The comparison between the function above and the divide and conquer algorithm is done using the following code:
1
2
3
4
5
6
7
8
9
10
11
12
13
14
15
16
17
18
19
20
21
22
23
24
25
26
27
int main()
{
for (int i = 2; i <= pow(2, 20); i = i * 2)
{
srand(0);
int sequence[i];
for (int j = 0; j < i; j++)
{
sequence[j] = rand() % 30 -15;
}
clock_t begin_divide_conquer = clock();
struct subarray x = find_max_subarray(sequence, 0, i - 1);
clock_t end_divide_conquer = clock();
clock_t begin_linear = clock();
struct subarray y = find_max_subarray_linear(sequence, i);
clock_t end_linear = clock();
double divide_conquer_t = (double)(end_divide_conquer - begin_divide_conquer) / CLOCKS_PER_SEC;
double linear_t = (double)(end_linear - begin_linear) / CLOCKS_PER_SEC;
printf("i = %7d, divConq: %.2e, linear: %.2e\n", i, divide_conquer_t, linear_t);
}
return 0;
}
And the results are shown bellow.
i = 2, divConq: 2.00e-06, linear: 1.00e-06
i = 4, divConq: 2.00e-06, linear: 1.00e-06
i = 8, divConq: 2.00e-06, linear: 1.00e-06
i = 16, divConq: 3.00e-06, linear: 1.00e-06
i = 32, divConq: 3.00e-06, linear: 2.00e-06
i = 64, divConq: 7.00e-06, linear: 2.00e-06
i = 128, divConq: 1.40e-05, linear: 3.00e-06
i = 256, divConq: 2.80e-05, linear: 5.00e-06
i = 512, divConq: 5.50e-05, linear: 9.00e-06
i = 1024, divConq: 1.18e-04, linear: 2.00e-05
i = 2048, divConq: 2.30e-04, linear: 2.90e-05
i = 4096, divConq: 5.09e-04, linear: 6.60e-05
i = 8192, divConq: 9.31e-04, linear: 1.16e-04
i = 16384, divConq: 1.93e-03, linear: 2.28e-04
i = 32768, divConq: 4.15e-03, linear: 4.70e-04
i = 65536, divConq: 8.12e-03, linear: 9.23e-04
i = 131072, divConq: 1.87e-02, linear: 2.14e-03
i = 262144, divConq: 3.63e-02, linear: 3.69e-03
i = 524288, divConq: 7.96e-02, linear: 9.27e-03
i = 1048576, divConq: 1.78e-01, linear: 1.49e-02
The results show that the linear algorithm beats the divide and conquer mercilessly.
Conclusion
I am fond of recursive algorithms for solving problems using divide and conquer strategies.

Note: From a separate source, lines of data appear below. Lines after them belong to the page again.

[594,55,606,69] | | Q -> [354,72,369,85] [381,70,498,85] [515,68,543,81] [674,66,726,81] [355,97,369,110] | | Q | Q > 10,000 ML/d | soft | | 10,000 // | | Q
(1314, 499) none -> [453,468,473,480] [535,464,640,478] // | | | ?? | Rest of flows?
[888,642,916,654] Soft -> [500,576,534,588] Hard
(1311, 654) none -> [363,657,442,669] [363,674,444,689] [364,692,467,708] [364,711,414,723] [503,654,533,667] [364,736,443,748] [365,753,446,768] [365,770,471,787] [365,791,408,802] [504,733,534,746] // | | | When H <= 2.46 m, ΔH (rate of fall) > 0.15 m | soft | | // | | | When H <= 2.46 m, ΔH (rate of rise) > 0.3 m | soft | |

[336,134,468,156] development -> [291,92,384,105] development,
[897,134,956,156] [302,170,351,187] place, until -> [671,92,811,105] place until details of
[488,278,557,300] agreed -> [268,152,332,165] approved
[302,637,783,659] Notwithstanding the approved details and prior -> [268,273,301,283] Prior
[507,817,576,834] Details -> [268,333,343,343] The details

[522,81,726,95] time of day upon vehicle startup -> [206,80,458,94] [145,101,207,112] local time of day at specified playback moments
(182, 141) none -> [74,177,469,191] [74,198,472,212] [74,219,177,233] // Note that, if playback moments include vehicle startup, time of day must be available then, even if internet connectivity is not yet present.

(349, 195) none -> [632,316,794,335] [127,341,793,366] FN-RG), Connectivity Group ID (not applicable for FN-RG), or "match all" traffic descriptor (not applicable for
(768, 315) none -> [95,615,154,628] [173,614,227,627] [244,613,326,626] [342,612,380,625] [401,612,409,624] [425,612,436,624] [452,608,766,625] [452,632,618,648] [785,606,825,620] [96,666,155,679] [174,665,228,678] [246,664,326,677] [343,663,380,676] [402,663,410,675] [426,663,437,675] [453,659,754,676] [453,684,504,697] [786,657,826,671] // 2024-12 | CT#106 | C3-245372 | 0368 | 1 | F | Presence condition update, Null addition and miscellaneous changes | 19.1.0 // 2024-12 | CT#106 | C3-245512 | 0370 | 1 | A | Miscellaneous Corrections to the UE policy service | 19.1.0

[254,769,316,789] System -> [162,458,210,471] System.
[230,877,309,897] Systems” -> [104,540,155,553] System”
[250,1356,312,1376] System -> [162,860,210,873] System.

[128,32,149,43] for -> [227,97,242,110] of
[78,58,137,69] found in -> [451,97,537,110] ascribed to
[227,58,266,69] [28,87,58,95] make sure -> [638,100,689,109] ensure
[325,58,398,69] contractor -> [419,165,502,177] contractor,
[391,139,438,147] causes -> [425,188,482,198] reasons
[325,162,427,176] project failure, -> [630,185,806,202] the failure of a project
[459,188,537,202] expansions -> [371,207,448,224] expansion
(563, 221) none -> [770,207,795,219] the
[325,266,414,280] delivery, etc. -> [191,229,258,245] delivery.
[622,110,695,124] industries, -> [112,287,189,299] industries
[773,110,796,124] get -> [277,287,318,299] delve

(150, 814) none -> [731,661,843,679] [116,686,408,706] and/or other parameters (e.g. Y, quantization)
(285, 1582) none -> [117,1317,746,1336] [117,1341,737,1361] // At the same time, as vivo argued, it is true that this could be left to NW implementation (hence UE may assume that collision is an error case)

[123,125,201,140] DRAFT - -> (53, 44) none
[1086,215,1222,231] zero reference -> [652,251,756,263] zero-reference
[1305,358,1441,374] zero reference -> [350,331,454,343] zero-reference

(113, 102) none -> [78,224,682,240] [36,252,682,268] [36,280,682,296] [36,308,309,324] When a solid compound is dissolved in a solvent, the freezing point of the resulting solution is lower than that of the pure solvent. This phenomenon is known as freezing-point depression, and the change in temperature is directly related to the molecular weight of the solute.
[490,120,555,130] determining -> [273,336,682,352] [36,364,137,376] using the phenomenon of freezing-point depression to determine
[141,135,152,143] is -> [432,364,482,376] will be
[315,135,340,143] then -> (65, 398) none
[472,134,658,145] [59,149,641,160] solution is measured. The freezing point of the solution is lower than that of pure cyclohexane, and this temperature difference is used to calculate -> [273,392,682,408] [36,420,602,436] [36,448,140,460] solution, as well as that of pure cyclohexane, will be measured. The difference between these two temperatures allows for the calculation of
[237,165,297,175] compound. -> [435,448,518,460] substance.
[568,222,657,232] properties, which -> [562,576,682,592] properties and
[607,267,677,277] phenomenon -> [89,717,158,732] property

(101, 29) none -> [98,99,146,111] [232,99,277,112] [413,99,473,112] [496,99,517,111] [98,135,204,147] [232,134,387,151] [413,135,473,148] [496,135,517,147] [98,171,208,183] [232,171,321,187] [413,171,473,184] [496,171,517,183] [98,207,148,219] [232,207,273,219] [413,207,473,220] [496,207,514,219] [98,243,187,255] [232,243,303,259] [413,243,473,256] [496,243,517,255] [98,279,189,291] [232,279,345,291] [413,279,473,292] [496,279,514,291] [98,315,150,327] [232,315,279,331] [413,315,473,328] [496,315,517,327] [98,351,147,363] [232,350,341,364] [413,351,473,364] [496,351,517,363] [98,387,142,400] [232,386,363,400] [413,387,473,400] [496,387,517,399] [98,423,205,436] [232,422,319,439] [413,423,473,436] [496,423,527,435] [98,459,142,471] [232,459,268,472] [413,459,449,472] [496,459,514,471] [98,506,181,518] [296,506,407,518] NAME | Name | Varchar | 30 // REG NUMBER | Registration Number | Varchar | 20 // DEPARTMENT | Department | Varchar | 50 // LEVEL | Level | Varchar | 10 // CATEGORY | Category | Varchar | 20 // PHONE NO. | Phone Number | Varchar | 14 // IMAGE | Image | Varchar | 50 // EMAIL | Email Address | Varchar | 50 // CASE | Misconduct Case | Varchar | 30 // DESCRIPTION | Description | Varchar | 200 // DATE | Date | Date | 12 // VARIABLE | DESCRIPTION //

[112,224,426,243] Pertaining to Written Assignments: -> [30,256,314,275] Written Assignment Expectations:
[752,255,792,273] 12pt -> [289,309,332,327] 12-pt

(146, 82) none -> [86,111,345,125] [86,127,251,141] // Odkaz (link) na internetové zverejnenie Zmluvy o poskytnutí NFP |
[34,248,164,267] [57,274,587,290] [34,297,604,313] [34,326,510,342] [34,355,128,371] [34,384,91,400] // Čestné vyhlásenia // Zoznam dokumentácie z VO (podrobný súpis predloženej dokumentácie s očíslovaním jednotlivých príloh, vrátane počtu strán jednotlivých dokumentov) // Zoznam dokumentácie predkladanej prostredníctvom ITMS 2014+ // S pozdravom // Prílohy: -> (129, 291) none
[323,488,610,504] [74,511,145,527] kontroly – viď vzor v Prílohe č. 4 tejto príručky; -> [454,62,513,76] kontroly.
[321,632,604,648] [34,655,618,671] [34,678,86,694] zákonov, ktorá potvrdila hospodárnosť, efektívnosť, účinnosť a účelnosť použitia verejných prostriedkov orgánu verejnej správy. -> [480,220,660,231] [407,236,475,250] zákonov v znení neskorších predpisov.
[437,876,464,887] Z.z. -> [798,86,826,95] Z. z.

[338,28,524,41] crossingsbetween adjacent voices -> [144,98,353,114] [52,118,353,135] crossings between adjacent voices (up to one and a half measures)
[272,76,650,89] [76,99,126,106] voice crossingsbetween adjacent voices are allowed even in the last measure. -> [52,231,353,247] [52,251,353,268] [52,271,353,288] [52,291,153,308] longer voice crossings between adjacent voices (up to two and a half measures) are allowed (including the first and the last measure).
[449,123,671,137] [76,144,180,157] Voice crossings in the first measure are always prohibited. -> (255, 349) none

Although it will always require some specialization, it is a terrific framework for approaching problems without much thinking and most of times leading to good results.
However, sometimes, detailed observations of a problem can give birth to better strategies. The issue with these strategies is that they cannot be applied to other problems easily, in other words they are hardly a lift and shift solution. Probably they provide opportunity for exercising our brain, sharpening our problem solving skills though.
The lesson I take from here is to first try divide and conquer, it is very likely that the solution will be elegant and deliver fair performance. When there is time to deep dive, then search for particular solutions that better explore the nature of the problem at hand.
References
- Introduction to Algorithms. Cormen, Thomas H. and Leiserson, Charles E. and Rivest, Ronald L. and Stein, Clifford. Third edition. The MIT Press, 2009. ISBN 0262033844.